-- SUPPLIED MATERIAL follows --

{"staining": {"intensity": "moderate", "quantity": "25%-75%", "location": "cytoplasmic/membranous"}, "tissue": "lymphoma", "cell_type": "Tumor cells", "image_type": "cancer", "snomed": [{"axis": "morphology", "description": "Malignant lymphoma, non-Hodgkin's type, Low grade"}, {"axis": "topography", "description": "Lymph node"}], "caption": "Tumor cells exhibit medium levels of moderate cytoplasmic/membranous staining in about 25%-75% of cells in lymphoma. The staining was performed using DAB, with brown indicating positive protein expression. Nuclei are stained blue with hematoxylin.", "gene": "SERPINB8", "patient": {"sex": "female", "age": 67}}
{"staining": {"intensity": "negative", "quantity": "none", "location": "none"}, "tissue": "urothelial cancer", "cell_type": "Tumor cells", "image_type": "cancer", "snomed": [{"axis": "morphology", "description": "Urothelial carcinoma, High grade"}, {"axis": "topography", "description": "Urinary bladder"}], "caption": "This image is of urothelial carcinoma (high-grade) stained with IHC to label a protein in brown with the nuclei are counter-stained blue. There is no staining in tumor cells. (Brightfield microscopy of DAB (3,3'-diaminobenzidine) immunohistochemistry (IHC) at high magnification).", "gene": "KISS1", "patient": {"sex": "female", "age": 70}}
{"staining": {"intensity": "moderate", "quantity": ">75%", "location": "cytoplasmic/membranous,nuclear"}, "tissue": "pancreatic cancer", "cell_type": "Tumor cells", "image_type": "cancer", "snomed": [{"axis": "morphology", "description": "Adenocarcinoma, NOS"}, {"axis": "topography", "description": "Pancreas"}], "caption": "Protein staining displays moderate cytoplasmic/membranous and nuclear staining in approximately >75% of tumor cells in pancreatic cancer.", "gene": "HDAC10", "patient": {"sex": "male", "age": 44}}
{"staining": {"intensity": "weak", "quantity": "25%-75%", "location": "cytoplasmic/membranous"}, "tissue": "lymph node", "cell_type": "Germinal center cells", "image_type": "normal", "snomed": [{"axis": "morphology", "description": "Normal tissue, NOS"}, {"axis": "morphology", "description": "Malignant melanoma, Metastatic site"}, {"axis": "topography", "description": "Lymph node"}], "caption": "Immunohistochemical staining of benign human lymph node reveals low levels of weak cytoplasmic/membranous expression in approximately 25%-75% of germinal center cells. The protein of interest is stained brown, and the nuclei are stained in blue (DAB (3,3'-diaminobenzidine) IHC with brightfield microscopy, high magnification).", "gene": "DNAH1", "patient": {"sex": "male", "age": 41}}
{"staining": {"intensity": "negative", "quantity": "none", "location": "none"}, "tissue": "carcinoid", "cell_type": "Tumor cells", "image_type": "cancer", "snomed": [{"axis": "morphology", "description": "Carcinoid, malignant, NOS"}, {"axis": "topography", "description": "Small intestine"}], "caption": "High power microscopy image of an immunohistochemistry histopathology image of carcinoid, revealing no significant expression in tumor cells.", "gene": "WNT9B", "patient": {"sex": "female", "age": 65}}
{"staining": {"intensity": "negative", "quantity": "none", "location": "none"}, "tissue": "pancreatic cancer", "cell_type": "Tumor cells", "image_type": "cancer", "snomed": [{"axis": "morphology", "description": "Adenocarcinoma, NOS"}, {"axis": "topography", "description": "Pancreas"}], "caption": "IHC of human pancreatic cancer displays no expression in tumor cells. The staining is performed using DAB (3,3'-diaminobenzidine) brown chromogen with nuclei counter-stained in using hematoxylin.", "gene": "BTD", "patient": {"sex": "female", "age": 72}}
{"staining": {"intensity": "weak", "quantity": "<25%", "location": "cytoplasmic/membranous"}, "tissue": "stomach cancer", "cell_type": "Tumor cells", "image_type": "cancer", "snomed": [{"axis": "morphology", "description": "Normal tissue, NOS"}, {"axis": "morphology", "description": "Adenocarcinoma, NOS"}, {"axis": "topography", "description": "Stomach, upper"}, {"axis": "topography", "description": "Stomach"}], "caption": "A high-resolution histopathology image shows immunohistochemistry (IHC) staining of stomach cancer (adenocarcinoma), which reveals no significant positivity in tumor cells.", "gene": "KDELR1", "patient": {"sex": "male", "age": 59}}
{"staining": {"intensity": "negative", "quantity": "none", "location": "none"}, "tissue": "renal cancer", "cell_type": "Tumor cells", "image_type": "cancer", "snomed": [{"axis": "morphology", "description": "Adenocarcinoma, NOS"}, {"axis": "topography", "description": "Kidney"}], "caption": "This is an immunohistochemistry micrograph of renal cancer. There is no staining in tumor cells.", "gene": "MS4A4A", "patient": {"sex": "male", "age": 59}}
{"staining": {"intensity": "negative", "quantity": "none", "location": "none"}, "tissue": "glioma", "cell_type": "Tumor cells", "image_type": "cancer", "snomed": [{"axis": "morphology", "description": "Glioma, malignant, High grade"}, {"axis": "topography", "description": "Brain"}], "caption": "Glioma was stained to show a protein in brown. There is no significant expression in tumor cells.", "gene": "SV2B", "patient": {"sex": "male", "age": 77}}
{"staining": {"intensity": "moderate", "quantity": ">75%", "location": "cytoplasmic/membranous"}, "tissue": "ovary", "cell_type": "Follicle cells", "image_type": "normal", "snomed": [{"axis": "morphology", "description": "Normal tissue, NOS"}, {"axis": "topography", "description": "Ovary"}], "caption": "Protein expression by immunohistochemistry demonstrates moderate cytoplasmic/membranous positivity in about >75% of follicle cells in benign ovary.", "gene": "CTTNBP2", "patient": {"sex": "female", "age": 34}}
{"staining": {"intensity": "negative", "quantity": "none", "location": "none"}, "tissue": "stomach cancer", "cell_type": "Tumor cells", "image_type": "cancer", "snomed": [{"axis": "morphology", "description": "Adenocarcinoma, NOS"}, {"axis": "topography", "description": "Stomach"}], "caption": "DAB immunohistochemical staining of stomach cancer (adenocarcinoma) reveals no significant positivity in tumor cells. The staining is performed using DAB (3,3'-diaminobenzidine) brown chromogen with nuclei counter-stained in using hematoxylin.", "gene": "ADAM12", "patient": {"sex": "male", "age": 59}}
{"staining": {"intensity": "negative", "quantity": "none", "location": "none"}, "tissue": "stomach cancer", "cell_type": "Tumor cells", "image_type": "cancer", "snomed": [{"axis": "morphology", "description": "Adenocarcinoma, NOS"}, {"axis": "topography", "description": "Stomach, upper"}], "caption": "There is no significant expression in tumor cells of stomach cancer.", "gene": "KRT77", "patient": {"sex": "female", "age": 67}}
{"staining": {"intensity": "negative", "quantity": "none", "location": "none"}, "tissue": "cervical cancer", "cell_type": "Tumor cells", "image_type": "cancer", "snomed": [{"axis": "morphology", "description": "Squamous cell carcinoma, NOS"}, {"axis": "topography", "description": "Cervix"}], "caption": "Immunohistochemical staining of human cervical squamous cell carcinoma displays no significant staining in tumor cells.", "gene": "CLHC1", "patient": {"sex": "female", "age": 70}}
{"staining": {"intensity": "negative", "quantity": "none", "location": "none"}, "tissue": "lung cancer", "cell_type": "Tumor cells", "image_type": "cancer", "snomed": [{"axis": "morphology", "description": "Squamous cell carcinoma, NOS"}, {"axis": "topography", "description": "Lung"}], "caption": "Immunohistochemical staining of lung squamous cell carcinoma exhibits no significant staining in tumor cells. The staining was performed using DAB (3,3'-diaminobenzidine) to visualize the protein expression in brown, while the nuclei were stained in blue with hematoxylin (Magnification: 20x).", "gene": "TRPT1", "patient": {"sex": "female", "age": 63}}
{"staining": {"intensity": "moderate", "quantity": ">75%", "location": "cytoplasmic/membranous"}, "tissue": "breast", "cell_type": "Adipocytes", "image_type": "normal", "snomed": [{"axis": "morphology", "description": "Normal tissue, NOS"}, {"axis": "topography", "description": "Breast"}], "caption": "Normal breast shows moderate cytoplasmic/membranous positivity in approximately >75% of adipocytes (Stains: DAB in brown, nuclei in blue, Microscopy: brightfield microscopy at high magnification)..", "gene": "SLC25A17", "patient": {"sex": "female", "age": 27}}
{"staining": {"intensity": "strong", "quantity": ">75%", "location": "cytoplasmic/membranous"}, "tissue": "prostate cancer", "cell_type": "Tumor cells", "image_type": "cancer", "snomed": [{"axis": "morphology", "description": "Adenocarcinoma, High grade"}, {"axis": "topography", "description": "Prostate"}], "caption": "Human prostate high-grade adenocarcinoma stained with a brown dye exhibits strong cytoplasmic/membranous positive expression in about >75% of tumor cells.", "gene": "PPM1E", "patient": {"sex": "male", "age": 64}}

-- SUPPLIED MATERIAL concluded --

YOUR ASSIGNMENT: Write out, from the lines above, only those from the line with "cancer (adenocarcinoma) reveals" to the line with "staining of human", exactly as given, including the first and the last.

TASK RESPONSE:
{"staining": {"intensity": "negative", "quantity": "none", "location": "none"}, "tissue": "stomach cancer", "cell_type": "Tumor cells", "image_type": "cancer", "snomed": [{"axis": "morphology", "description": "Adenocarcinoma, NOS"}, {"axis": "topography", "description": "Stomach"}], "caption": "DAB immunohistochemical staining of stomach cancer (adenocarcinoma) reveals no significant positivity in tumor cells. The staining is performed using DAB (3,3'-diaminobenzidine) brown chromogen with nuclei counter-stained in using hematoxylin.", "gene": "ADAM12", "patient": {"sex": "male", "age": 59}}
{"staining": {"intensity": "negative", "quantity": "none", "location": "none"}, "tissue": "stomach cancer", "cell_type": "Tumor cells", "image_type": "cancer", "snomed": [{"axis": "morphology", "description": "Adenocarcinoma, NOS"}, {"axis": "topography", "description": "Stomach, upper"}], "caption": "There is no significant expression in tumor cells of stomach cancer.", "gene": "KRT77", "patient": {"sex": "female", "age": 67}}
{"staining": {"intensity": "negative", "quantity": "none", "location": "none"}, "tissue": "cervical cancer", "cell_type": "Tumor cells", "image_type": "cancer", "snomed": [{"axis": "morphology", "description": "Squamous cell carcinoma, NOS"}, {"axis": "topography", "description": "Cervix"}], "caption": "Immunohistochemical staining of human cervical squamous cell carcinoma displays no significant staining in tumor cells.", "gene": "CLHC1", "patient": {"sex": "female", "age": 70}}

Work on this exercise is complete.